A novel approach for energy and mass transfer characteristics in wet cooling towers associated with vapor-compression air conditioning system by using MgO and TiO2 based H2O nanofluids

Abstract

In hot weather, the performance attributes of the refrigeration cycles associated with cooling towers drop pointedly, and thus, the energy consumption excesses in addition to more troubles start to occur. Improve the cooling tower performance before the cooled fluid enters the condenser of the vapor compression air conditioning system (VCACS) can enhance the refrigeration cycle performance, lowering operating and maintenance cost, conserve the environment, and consequently save consumed energy.

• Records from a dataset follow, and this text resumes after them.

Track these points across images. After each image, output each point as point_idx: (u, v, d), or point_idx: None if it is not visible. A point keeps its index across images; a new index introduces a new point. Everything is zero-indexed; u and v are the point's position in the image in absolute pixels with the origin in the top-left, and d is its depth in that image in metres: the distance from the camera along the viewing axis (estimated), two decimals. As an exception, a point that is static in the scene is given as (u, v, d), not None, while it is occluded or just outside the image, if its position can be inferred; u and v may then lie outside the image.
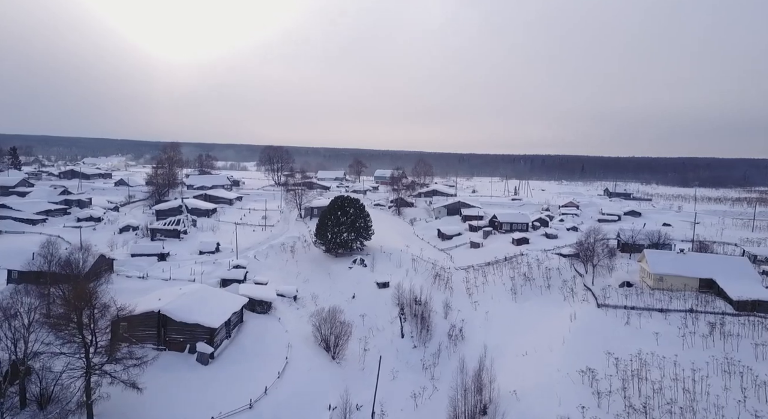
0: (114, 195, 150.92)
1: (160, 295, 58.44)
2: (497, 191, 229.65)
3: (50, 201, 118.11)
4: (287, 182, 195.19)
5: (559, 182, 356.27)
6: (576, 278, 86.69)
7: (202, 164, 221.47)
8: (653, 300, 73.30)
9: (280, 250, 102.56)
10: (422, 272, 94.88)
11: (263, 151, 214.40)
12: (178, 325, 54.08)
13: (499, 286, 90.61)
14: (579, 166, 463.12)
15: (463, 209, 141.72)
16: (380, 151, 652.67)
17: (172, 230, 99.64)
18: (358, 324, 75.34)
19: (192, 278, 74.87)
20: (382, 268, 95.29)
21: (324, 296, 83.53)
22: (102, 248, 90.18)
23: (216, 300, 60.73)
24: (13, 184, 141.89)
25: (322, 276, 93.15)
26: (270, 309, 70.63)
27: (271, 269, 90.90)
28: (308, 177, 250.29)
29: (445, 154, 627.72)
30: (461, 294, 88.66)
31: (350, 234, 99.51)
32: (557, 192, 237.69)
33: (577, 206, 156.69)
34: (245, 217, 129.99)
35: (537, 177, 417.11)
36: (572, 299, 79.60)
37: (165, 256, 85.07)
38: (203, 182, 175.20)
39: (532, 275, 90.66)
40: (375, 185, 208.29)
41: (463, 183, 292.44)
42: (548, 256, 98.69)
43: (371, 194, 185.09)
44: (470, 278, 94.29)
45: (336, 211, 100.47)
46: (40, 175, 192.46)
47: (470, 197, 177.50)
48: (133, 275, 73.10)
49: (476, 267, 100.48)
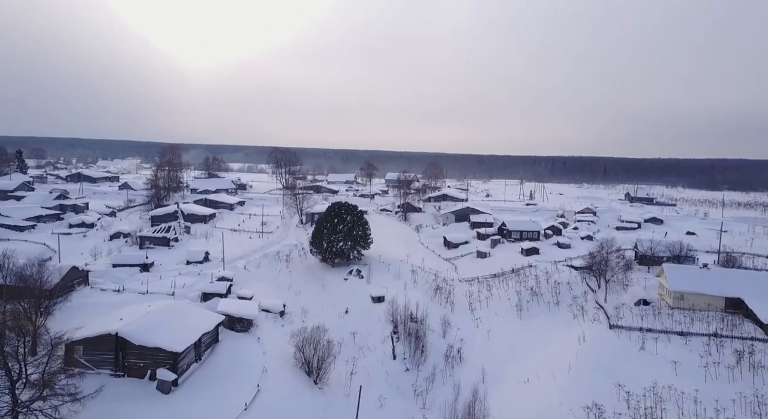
0: (114, 199, 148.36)
1: (124, 313, 53.80)
2: (512, 195, 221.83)
3: (44, 206, 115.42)
4: (295, 186, 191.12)
5: (579, 185, 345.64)
6: (587, 294, 79.86)
7: (209, 167, 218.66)
8: (672, 322, 66.19)
9: (275, 259, 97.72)
10: (422, 285, 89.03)
11: (270, 153, 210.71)
12: (138, 349, 49.26)
13: (504, 301, 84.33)
14: (601, 168, 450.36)
15: (472, 216, 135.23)
16: (398, 152, 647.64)
17: (162, 238, 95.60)
18: (348, 343, 70.05)
19: (171, 291, 70.35)
20: (380, 280, 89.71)
21: (315, 311, 78.31)
22: (85, 257, 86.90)
23: (186, 319, 55.85)
24: (12, 188, 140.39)
25: (315, 288, 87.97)
26: (251, 327, 65.59)
27: (261, 280, 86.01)
28: (318, 180, 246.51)
29: (464, 155, 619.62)
30: (463, 310, 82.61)
31: (347, 243, 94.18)
32: (575, 197, 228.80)
33: (593, 213, 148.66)
34: (244, 223, 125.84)
35: (557, 180, 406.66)
36: (582, 318, 72.88)
37: (148, 266, 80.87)
38: (207, 185, 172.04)
39: (540, 290, 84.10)
40: (384, 189, 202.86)
41: (478, 186, 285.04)
42: (558, 268, 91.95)
43: (379, 199, 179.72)
44: (474, 292, 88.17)
45: (332, 218, 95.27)
46: (45, 178, 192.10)
47: (482, 203, 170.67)
48: (108, 289, 68.92)
49: (481, 279, 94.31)
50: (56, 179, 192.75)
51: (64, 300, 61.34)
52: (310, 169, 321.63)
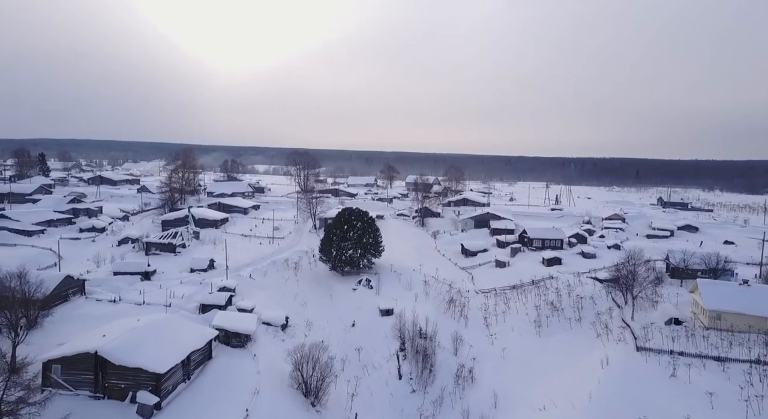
0: (131, 203, 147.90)
1: (108, 329, 50.88)
2: (537, 198, 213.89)
3: (56, 210, 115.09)
4: (313, 189, 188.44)
5: (608, 189, 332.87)
6: (612, 310, 73.73)
7: (228, 169, 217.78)
8: (708, 345, 59.79)
9: (283, 266, 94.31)
10: (434, 297, 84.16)
11: (289, 155, 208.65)
12: (118, 369, 46.04)
13: (521, 316, 78.88)
14: (633, 170, 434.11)
15: (492, 222, 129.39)
16: (424, 154, 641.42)
17: (167, 244, 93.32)
18: (353, 360, 65.92)
19: (168, 302, 67.41)
20: (390, 291, 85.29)
21: (320, 324, 74.41)
22: (87, 264, 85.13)
23: (174, 336, 52.52)
24: (30, 191, 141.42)
25: (322, 298, 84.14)
26: (248, 342, 61.99)
27: (266, 289, 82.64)
28: (338, 183, 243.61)
29: (491, 156, 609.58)
30: (477, 325, 77.46)
31: (357, 251, 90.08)
32: (604, 201, 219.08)
33: (622, 219, 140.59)
34: (256, 227, 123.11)
35: (586, 182, 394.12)
36: (606, 337, 67.00)
37: (150, 275, 78.41)
38: (224, 189, 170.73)
39: (561, 304, 78.33)
40: (404, 192, 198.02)
41: (503, 189, 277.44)
42: (581, 281, 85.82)
43: (398, 203, 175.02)
44: (490, 305, 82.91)
45: (342, 225, 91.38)
46: (67, 181, 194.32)
47: (504, 207, 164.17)
48: (103, 299, 66.44)
49: (498, 291, 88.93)
50: (78, 182, 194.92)
51: (53, 312, 58.91)
52: (332, 171, 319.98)
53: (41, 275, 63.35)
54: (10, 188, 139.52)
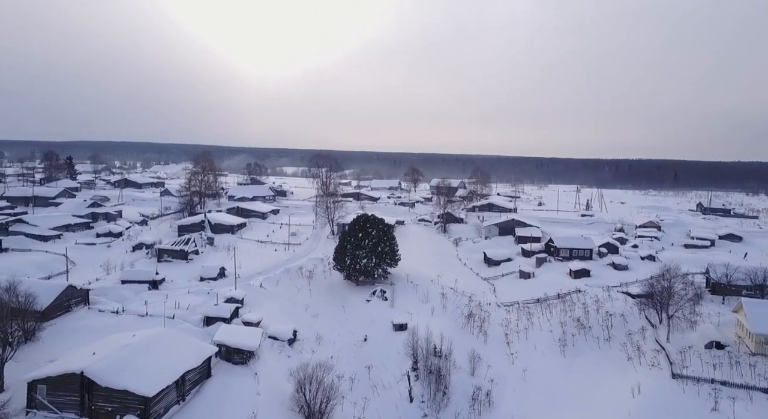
0: (152, 206, 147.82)
1: (99, 346, 48.50)
2: (567, 203, 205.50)
3: (75, 215, 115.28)
4: (335, 193, 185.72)
5: (644, 192, 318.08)
6: (645, 330, 67.75)
7: (251, 172, 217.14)
8: (755, 375, 53.73)
9: (297, 275, 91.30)
10: (452, 311, 79.56)
11: (312, 158, 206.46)
12: (105, 391, 43.46)
13: (545, 333, 73.54)
14: (670, 173, 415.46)
15: (517, 229, 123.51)
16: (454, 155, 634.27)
17: (179, 251, 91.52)
18: (362, 378, 62.06)
19: (172, 314, 65.01)
20: (405, 303, 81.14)
21: (330, 338, 70.86)
22: (97, 271, 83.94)
23: (169, 354, 49.79)
24: (53, 195, 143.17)
25: (334, 310, 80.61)
26: (251, 359, 58.89)
27: (277, 299, 79.69)
28: (362, 186, 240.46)
29: (523, 158, 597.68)
30: (497, 342, 72.51)
31: (371, 260, 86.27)
32: (639, 206, 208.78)
33: (658, 227, 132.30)
34: (273, 233, 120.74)
35: (620, 185, 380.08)
36: (638, 360, 61.35)
37: (157, 283, 76.43)
38: (244, 192, 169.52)
39: (588, 322, 72.69)
40: (428, 196, 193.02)
41: (532, 193, 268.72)
42: (611, 295, 79.78)
43: (420, 207, 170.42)
44: (511, 321, 77.75)
45: (357, 232, 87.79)
46: (94, 184, 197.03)
47: (532, 212, 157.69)
48: (106, 310, 64.55)
49: (521, 305, 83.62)
50: (105, 185, 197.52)
51: (54, 324, 57.28)
52: (357, 174, 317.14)
53: (42, 285, 61.85)
54: (33, 192, 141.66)
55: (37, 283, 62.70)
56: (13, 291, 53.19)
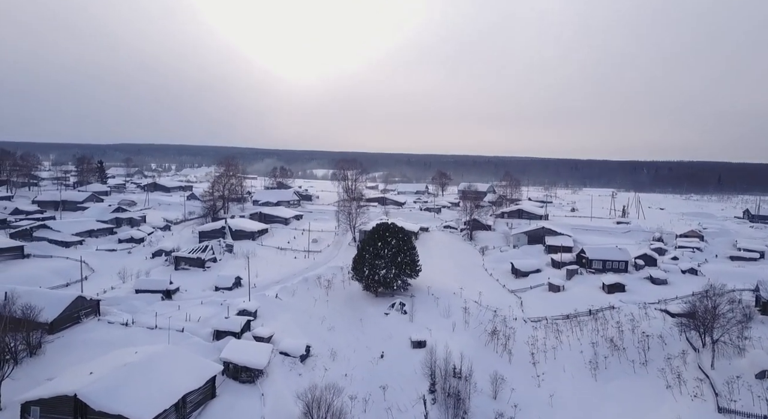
0: (177, 211, 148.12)
1: (96, 365, 46.58)
2: (603, 209, 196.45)
3: (99, 220, 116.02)
4: (361, 197, 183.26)
5: (685, 197, 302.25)
6: (687, 354, 61.95)
7: (277, 176, 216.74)
8: (815, 412, 47.49)
9: (314, 284, 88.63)
10: (475, 327, 75.19)
11: (337, 162, 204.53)
12: (99, 415, 41.30)
13: (575, 353, 68.47)
14: (714, 176, 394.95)
15: (547, 237, 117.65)
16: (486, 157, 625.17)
17: (196, 259, 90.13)
18: (377, 400, 58.58)
19: (182, 327, 63.10)
20: (425, 317, 77.28)
21: (345, 354, 67.64)
22: (113, 280, 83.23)
23: (170, 373, 47.50)
24: (81, 199, 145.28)
25: (351, 323, 77.40)
26: (259, 377, 56.23)
27: (292, 311, 77.02)
28: (389, 190, 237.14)
29: (559, 160, 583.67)
30: (522, 362, 67.82)
31: (390, 271, 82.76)
32: (679, 213, 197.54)
33: (700, 237, 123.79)
34: (295, 240, 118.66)
35: (660, 189, 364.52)
36: (678, 389, 55.96)
37: (171, 293, 74.93)
38: (269, 197, 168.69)
39: (623, 343, 67.28)
40: (455, 201, 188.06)
41: (566, 197, 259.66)
42: (648, 314, 73.86)
43: (446, 213, 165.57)
44: (539, 338, 72.81)
45: (376, 241, 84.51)
46: (124, 188, 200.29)
47: (564, 219, 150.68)
48: (115, 322, 63.13)
49: (549, 321, 78.48)
50: (135, 188, 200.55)
51: (62, 336, 56.17)
52: (384, 176, 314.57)
53: (50, 296, 60.89)
54: (61, 196, 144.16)
55: (46, 294, 61.84)
56: (11, 304, 51.91)
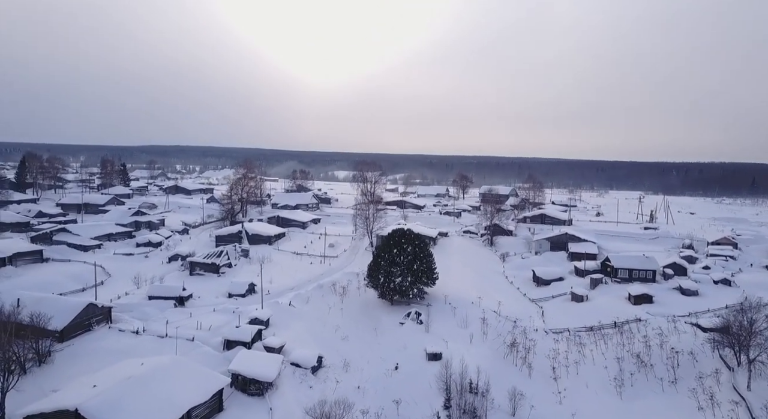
0: (196, 214, 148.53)
1: (100, 377, 45.59)
2: (629, 213, 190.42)
3: (119, 223, 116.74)
4: (380, 200, 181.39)
5: (717, 201, 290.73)
6: (720, 373, 58.10)
7: (296, 178, 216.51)
8: None
9: (329, 291, 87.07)
10: (493, 338, 72.42)
11: (357, 164, 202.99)
12: (100, 430, 40.12)
13: (599, 369, 65.11)
14: (748, 179, 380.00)
15: (570, 244, 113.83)
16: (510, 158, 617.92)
17: (211, 264, 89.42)
18: (389, 414, 56.44)
19: (192, 336, 62.09)
20: (441, 328, 74.83)
21: (358, 365, 65.64)
22: (127, 285, 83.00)
23: (176, 386, 46.29)
24: (103, 202, 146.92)
25: (366, 333, 75.43)
26: (269, 389, 54.72)
27: (305, 319, 75.49)
28: (409, 193, 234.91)
29: (583, 161, 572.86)
30: (543, 376, 64.76)
31: (406, 279, 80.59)
32: (711, 217, 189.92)
33: (734, 245, 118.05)
34: (312, 244, 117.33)
35: (690, 192, 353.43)
36: (712, 410, 52.48)
37: (184, 300, 74.21)
38: (287, 200, 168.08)
39: (650, 359, 63.73)
40: (476, 204, 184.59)
41: (591, 200, 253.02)
42: (678, 328, 69.94)
43: (467, 217, 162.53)
44: (560, 352, 69.59)
45: (391, 248, 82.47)
46: (146, 190, 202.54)
47: (587, 226, 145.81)
48: (126, 330, 62.49)
49: (572, 333, 75.15)
50: (157, 191, 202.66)
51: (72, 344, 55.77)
52: (405, 178, 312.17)
53: (61, 303, 60.53)
54: (83, 199, 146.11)
55: (57, 300, 61.62)
56: (18, 313, 51.57)
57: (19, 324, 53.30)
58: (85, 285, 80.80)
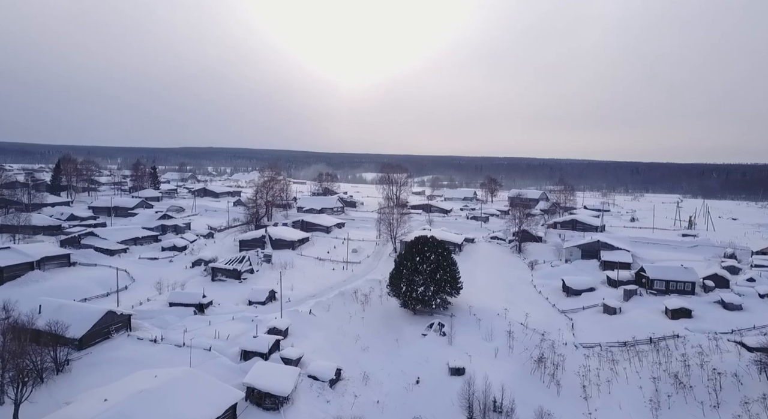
0: (222, 218, 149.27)
1: (112, 391, 44.79)
2: (666, 219, 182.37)
3: (145, 227, 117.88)
4: (406, 204, 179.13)
5: (762, 206, 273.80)
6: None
7: (322, 182, 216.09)
8: None
9: (351, 299, 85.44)
10: (519, 353, 69.30)
11: (382, 166, 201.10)
12: (109, 446, 39.28)
13: (633, 388, 61.39)
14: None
15: (603, 252, 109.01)
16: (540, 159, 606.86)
17: (232, 270, 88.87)
18: (410, 432, 54.29)
19: (209, 346, 61.23)
20: (465, 340, 72.05)
21: (378, 378, 63.65)
22: (149, 291, 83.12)
23: (188, 401, 45.23)
24: (132, 206, 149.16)
25: (387, 343, 73.35)
26: (284, 403, 53.21)
27: (325, 329, 73.92)
28: (436, 196, 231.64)
29: (618, 163, 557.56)
30: (572, 395, 61.48)
31: (429, 288, 78.16)
32: (755, 224, 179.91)
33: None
34: (334, 249, 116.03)
35: (732, 196, 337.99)
36: (759, 442, 47.97)
37: (204, 307, 73.60)
38: (313, 203, 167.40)
39: (689, 380, 59.57)
40: (505, 208, 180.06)
41: (625, 205, 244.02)
42: (720, 346, 65.34)
43: (494, 222, 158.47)
44: (591, 368, 66.13)
45: (413, 256, 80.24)
46: (175, 193, 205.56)
47: (621, 233, 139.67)
48: (145, 338, 62.10)
49: (604, 348, 71.40)
50: (186, 194, 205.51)
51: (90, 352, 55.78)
52: (432, 180, 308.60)
53: (81, 310, 60.55)
54: (112, 202, 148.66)
55: (77, 307, 61.73)
56: (34, 320, 51.64)
57: (38, 331, 53.41)
58: (109, 290, 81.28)
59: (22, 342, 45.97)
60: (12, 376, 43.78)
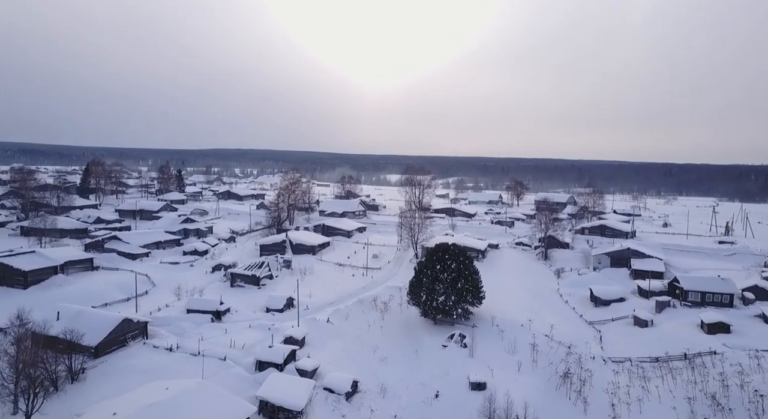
0: (245, 221, 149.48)
1: (121, 404, 44.01)
2: (701, 224, 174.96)
3: (168, 231, 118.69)
4: (429, 207, 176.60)
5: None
6: (817, 425, 49.48)
7: (344, 184, 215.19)
8: None
9: (370, 307, 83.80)
10: (543, 367, 66.39)
11: (405, 168, 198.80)
12: (116, 462, 38.41)
13: (666, 409, 57.87)
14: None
15: (633, 260, 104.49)
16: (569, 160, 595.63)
17: (251, 276, 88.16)
18: (427, 450, 52.22)
19: (224, 354, 60.36)
20: (487, 353, 69.50)
21: (397, 390, 61.75)
22: (168, 297, 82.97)
23: (199, 415, 44.08)
24: (156, 209, 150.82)
25: (406, 354, 71.39)
26: (298, 418, 51.76)
27: (342, 338, 72.34)
28: (457, 200, 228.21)
29: (650, 164, 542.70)
30: (600, 414, 58.41)
31: (450, 298, 75.83)
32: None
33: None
34: (355, 255, 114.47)
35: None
36: (806, 474, 44.15)
37: (221, 314, 72.90)
38: (334, 207, 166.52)
39: (729, 402, 55.76)
40: (531, 212, 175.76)
41: (657, 209, 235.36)
42: (762, 365, 61.04)
43: (520, 226, 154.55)
44: (621, 385, 62.74)
45: (434, 264, 78.07)
46: (200, 196, 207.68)
47: (653, 240, 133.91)
48: (161, 346, 61.60)
49: (634, 363, 67.79)
50: (211, 196, 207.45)
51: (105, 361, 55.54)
52: (457, 182, 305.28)
53: (97, 318, 60.39)
54: (137, 206, 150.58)
55: (94, 314, 61.60)
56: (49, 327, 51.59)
57: (54, 338, 53.32)
58: (130, 295, 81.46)
59: (36, 351, 45.67)
60: (24, 386, 43.46)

In this research, the experimental work on the performance-enhancing of a central air-conditioning utilizing cooling tower is presented under an enormous range of design and operating conditions. The purpose is to investigate the trace of several design parameters such as; nanoparticle concentration ratios, nanoparticle type, filling type, filling sheet spacing and sprayer angle whereas the operation parameters as; working fluid flow rate and air velocity on the performance characteristics for the VCACS. Two nanomaterial types being contemplated are MgO and TiO2 at varied concentrations of 0.1, 0.5, and 1.0% wt. It is found that the using of spiral sprayer with a spray angle of 90 degrees had an effect of 106% and a 76.5% increase on the cooling tower effectiveness in comparing with a spray angle of 30 degrees, and 150 degrees, respectively. The maximum overall system performance index is observed at PVC fill, beta = 12 mm, a nanoparticle of MgO based water, phi = 1%, and theta = 90 degrees. Correlations of Ka. V-p/(m) over dot(f) and e are predicted with its deviations using DataFit software based on the obtained experimental data.